Financing the deal and LBOs:

Leverage Buyouts or LBO is the process of acquiring a target company by a firm by borrowing money significantly from Financial organizations rather than using their own capital. This is made possible by submitting the assets of the target company as collateral to these financial institutions for the loans taken. In LBOs the range of Debt:Equity can go as high as 9:1.

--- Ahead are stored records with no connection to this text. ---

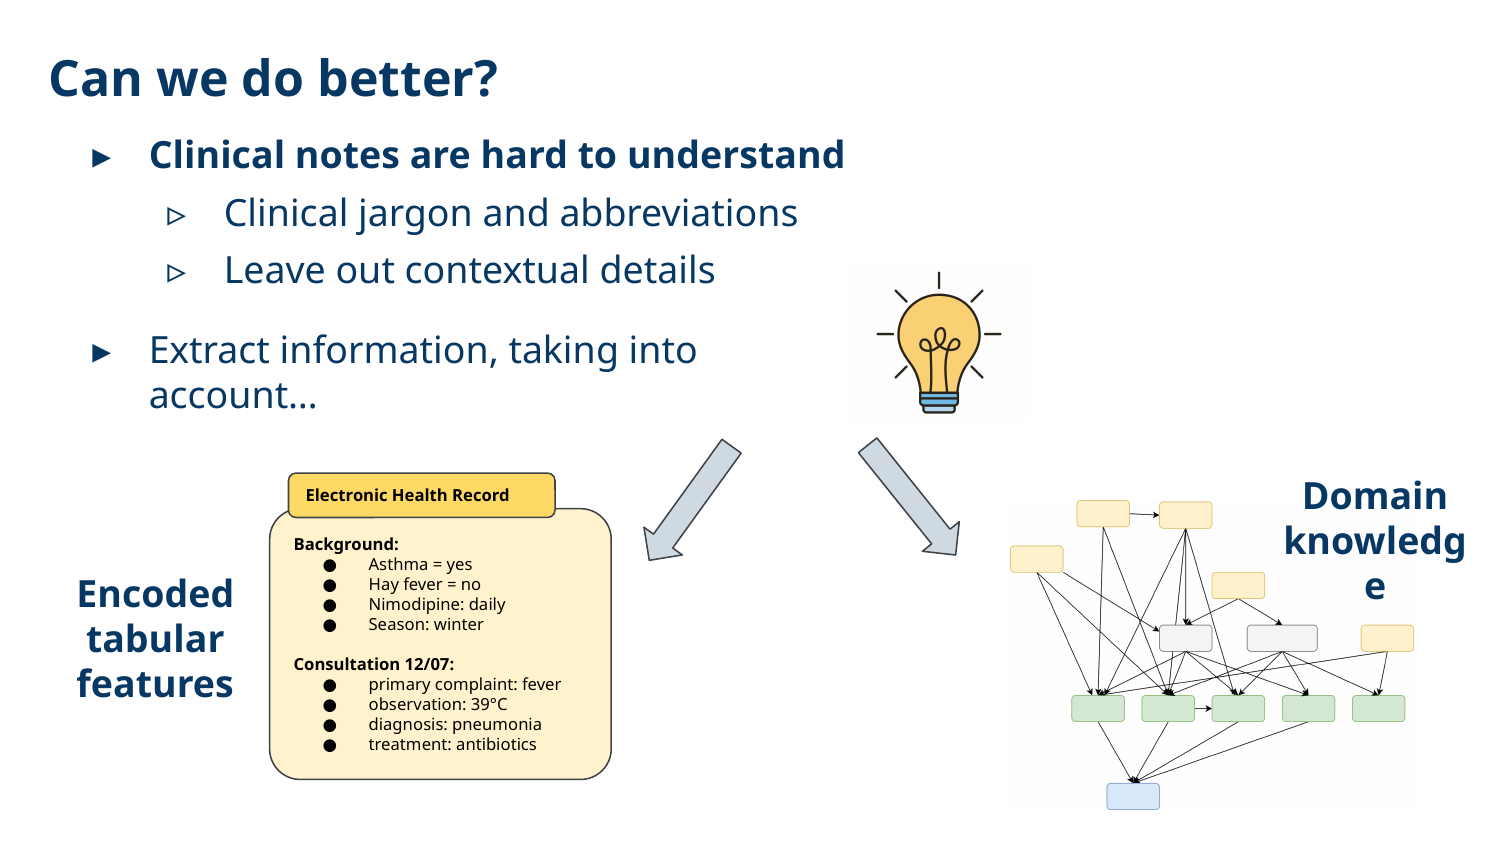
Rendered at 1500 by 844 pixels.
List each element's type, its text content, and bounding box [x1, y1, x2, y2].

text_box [33, 432, 751, 780]
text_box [58, 263, 1030, 423]
text_box Clinical notes are hard to understand Clinical jargon and abbreviations Leave out contextual details [58, 116, 870, 263]
title Can we do better? [33, 31, 612, 172]
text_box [848, 430, 1485, 810]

LBO approach of acquiring is generally followed by Private Equity firms. Now some of the established companies are also following this approach to acquire distressed companies.

Uses and Benefits:

  • Large acquisitions made possible without investing major chunk of capital/equity
  • Can be used to convert Public company to Private

No Debt

LBO

Investment/Equity (millions)

10

1

Debt (millions)

0

9

Total Assets(millions)

10

10

EBIT (millions)

1.5

1.5

Interest rate

0%

10%

Pretax income (milions)

1.5

0.6

Tax rate

33.33%

33.33%

Net Income (millions)

1.00

0.40

ROE (Net Income/Equity)

10.00%

40.00%

From the table it can be seen that ROE has increased significantly for the acquirer if the company goes for LBOs. Hence using only a small portion of the equity we can get higher returns by following the LBO method.

Disadvantages:

  • Historically some of the LBOs has led to Bankruptcy
  • The Bonds if issued for Buyouts are not Investment grade and are classified as Junk Bonds due to high risk.
  • If cash flows didn't match the interest obligation to Banks can result in Bankruptcy of the company.
  • Can be used for Predatory tactics and the target company not always favour the same

Some of the examples of LBO are given below:

  • Georgia-Pacific LLC acquisition by Koch Industries
  • PetSmart Inc acquisition by BC Partners in 2014
  • Acquisition of Freescale Semiconductor, Inc by a group of Investors which included the famous Blackstone group.